**TASK DIRECTIONS:**
Write out exactly the lines below that run from the one containing "with spacious walk-in" through the one containing "comfort of central", both included, with no other lines.

+--

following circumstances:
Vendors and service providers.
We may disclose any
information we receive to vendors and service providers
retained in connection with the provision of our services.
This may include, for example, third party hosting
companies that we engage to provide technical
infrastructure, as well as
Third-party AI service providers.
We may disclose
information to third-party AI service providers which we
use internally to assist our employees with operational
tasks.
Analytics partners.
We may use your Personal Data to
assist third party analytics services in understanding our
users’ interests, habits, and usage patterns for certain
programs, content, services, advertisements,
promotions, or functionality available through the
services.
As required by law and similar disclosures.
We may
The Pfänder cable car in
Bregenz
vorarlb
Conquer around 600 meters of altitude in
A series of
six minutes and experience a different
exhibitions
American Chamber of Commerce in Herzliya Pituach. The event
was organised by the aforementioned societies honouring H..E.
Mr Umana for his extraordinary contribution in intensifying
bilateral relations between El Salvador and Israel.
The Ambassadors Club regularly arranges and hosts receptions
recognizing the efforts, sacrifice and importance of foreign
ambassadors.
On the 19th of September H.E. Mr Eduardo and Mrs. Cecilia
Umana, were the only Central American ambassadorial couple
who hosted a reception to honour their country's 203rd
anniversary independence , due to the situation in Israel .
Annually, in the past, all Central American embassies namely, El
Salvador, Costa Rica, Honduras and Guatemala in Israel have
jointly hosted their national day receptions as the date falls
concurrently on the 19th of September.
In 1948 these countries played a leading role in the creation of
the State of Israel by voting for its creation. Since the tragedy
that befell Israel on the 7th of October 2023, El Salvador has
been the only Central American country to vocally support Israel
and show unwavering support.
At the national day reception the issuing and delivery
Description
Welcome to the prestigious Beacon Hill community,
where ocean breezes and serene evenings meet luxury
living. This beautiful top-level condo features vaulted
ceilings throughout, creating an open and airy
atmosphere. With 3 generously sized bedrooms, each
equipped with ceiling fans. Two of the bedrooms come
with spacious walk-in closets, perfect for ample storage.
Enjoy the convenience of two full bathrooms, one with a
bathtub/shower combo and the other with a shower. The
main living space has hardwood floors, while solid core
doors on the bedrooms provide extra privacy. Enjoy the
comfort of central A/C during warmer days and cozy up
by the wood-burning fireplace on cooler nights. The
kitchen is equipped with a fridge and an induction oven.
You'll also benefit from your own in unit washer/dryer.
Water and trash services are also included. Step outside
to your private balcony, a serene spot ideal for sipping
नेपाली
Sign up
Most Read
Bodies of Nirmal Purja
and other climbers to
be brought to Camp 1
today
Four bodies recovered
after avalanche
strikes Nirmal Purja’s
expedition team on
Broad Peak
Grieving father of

+--

**WRITTEN ANSWER:**
with spacious walk-in closets, perfect for ample storage.
Enjoy the convenience of two full bathrooms, one with a
bathtub/shower combo and the other with a shower. The
main living space has hardwood floors, while solid core
doors on the bedrooms provide extra privacy. Enjoy the
comfort of central A/C during warmer days and cozy up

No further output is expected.